Being Green in Winter? Yes You Can! (Jan. 2016)

WinterWiseOwl_EnglishDark Sky at Night
Artificial night lighting doesn’t just spoil star shows; it can confuse nocturnal animals and waste energy. The International Dark-Sky Association offers these tips for reducing light pollution around your home:

  • Choose the lowest possible wattage. A 40-watt incandescent bulb (or a nine- to 13-watt compact fluorescent lamp) is sufficient for most outdoor uses.
  • Add shielding that points the light downward for any source brighter than a 100-watt incandescent.
  • For security applications, use motion-sensor lights; they save energy and also draw attention to intruders.

Winter Weatherproofing
For an average home in a cold climate, reducing home energy usage by just 15 percent saves the equivalent of 500 pounds of coal a year. Even if your home is insulated, small cracks can add up to big losses. The following projects are not high-tech or expensive but can provide significant savings:

  • Hold a lit incense stick near doors and windows to find leaks, then caulk them.
  • Add a storm door.
  • Install weather stripping around doors and windows.
  • Seal patio doors with rubber compression strips and door insulator kits.
  • Seal entry points for TV, phone and water lines with expanding foam insulation.

This Grass Is Greener
The next time you’re shopping for products made from wood or plastic, consider bamboo instead.

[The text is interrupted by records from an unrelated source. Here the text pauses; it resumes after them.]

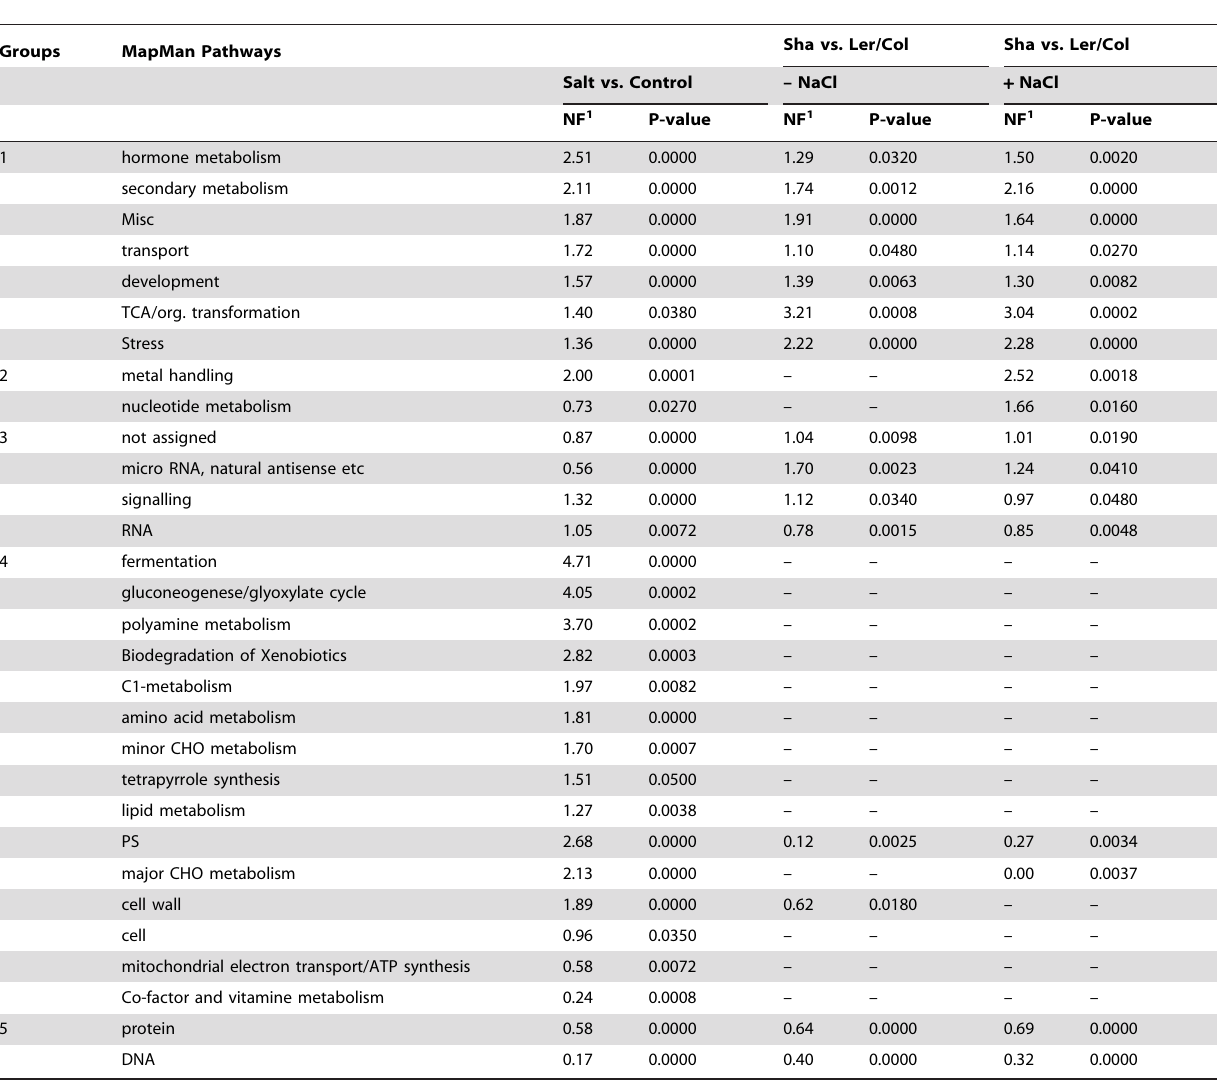
Table 1. Pathway enrichment analysis showed several pathways were enriched by salinity and ecotype effects.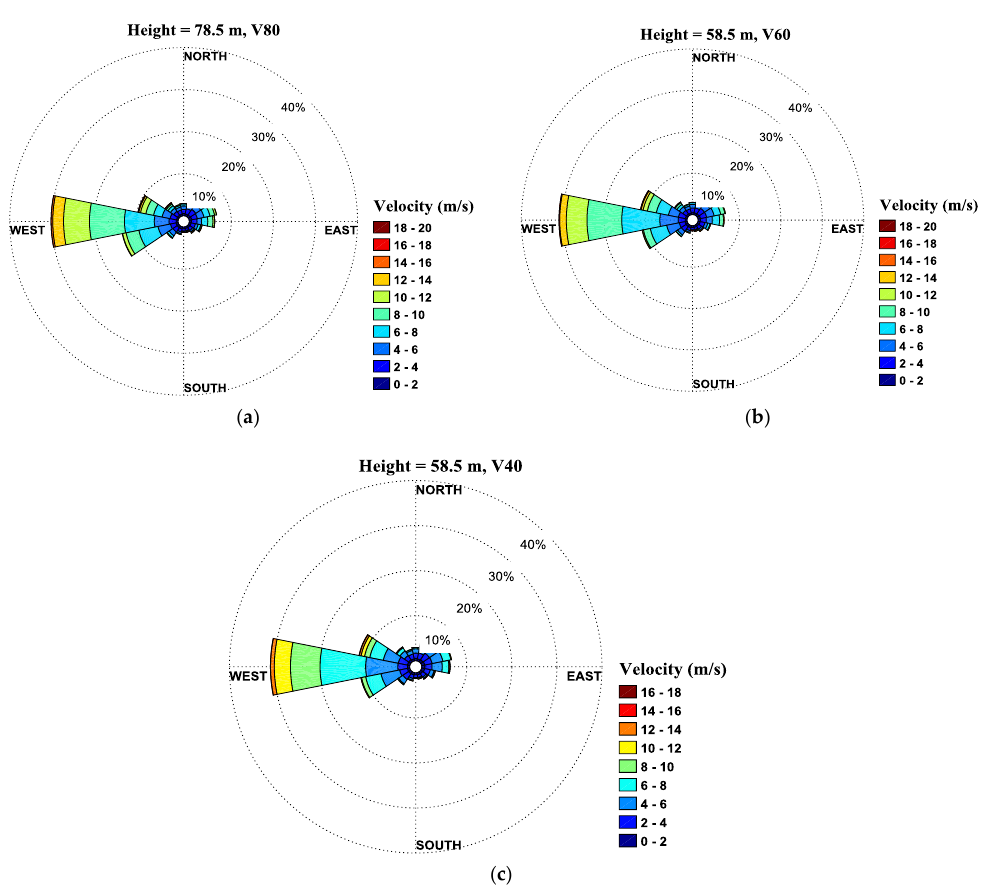
Figure 10. Wind rose for velocities ( a ) 80 m to the direction sensors at 78.5 m height ( b ) 60 m to the direction sensors at 58.5 m height and ( c ) 40 m to the direction sensors at 58.5 m height. The monthly mean wind shear exponent ( ) and shear profile of this site are shown in Figure 11a,b respectively. The wind shear exponent ( ) of the power law model is analyzed for atmospheric boundary layer. It is estimated by using regression analysis using 10 min average data of wind speed sensors at heights of 80 m 60 m, and 40 m for one-year data from Nov-2016 to Oct- 2017. Alpha ( ) keeps on varying with time of the year, and its value is dependent on the site. The overall average of alpha ( ) for Sanghar is 0.229. The minimum wind shear exponent ( ) observed is 0.1528 in the month of June and maximum wind shear exponent ( ) observed is 0.3344 in the month of October.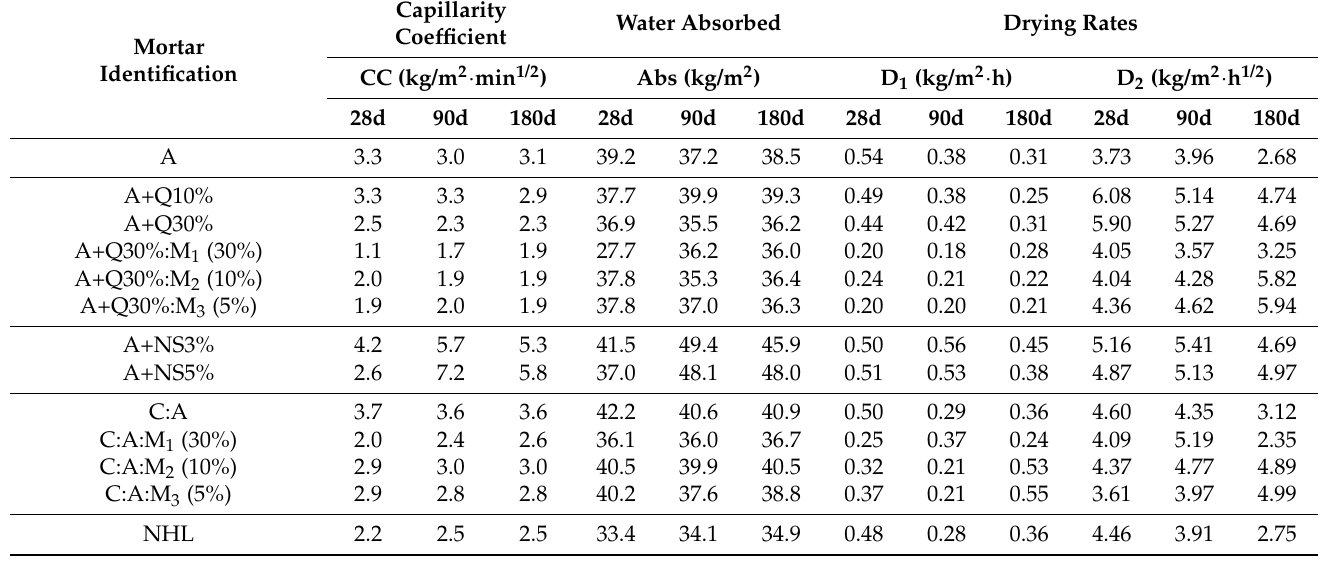
Table 5. Results of capillary water absorption and drying rates of the mortars.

The fastest-growing woody plant on the planet, bamboo is not just for pandas and Asian cuisine anymore. First came bamboo flooring and furniture; now the versatile grass is turning up in clothing, computer monitors, surfboards, skis, and even biodegradable plates and utensils. As a construction material, bamboo is light and can be harvested without killing the plant. Most bamboo today comes from Chinese plantations, but scientists are experimenting with growing it commercially in the U.S. and Canada.

Smarter Seafood
Alaska salmon or Atlantic salmon? Skipjack tuna or bluefin tuna? Some seafood choices are more ocean-friendly than others, based on factors such as whether a species is abundant and whether it is fished or farmed in ways that harm other marine life. Check out tips from www.davidsuzuki.com on how to eat fish responsibly.

Make the Call
Donating your old cell phone to a school, church or community group might seem like a winning deal all around: you unload a piece of junk, the charity raises funds and a landfill is spared. Right? Maybe not. Many charities get paid to collect phones for middlemen who refurbish them for developing countries that lack modern landfills or recycling facilities, so the refried phones will end up trashing the earth anyway. To make sure your old phone doesn’t end up as e-waste, return it to a retailer or manufacturer or donate it to a program with a no-landfill policy. And the next time you’re in the market for a phone, consider buying a “just like new” model.

Think Inside the Box
Annual carbon dioxide emissions that could be avoided if 97 percent of wine made to be consumed within a year was sold in boxes instead of bottles: about two million tons. Better yet- make your own wine and reuse your bottles!!!

Annual carbon dioxide emissions of 400,000 cars: about two million tons. (That’s right: the average passenger car emits about five tons of CO2 annually.)